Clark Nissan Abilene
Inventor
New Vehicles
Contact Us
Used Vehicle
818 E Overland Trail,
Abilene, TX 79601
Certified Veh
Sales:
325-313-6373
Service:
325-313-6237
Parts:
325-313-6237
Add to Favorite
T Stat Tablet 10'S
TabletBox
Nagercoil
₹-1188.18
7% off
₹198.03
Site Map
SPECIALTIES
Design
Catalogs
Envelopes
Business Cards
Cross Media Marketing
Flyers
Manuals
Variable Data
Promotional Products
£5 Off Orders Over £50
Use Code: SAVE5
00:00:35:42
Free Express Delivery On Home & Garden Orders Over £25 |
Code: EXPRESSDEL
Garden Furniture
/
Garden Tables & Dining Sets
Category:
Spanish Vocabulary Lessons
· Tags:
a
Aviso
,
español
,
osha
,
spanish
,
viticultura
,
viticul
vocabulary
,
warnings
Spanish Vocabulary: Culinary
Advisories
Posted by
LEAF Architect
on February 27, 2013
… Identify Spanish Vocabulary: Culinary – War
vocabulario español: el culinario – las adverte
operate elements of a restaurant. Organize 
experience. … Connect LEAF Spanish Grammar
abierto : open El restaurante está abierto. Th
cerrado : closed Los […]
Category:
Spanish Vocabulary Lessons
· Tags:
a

## What is required
Using the records above, copy every line that has the word "Garden" in it.

## Response area
Free Express Delivery On Home & Garden Orders Over £25 |
Garden Furniture
Garden Tables & Dining Sets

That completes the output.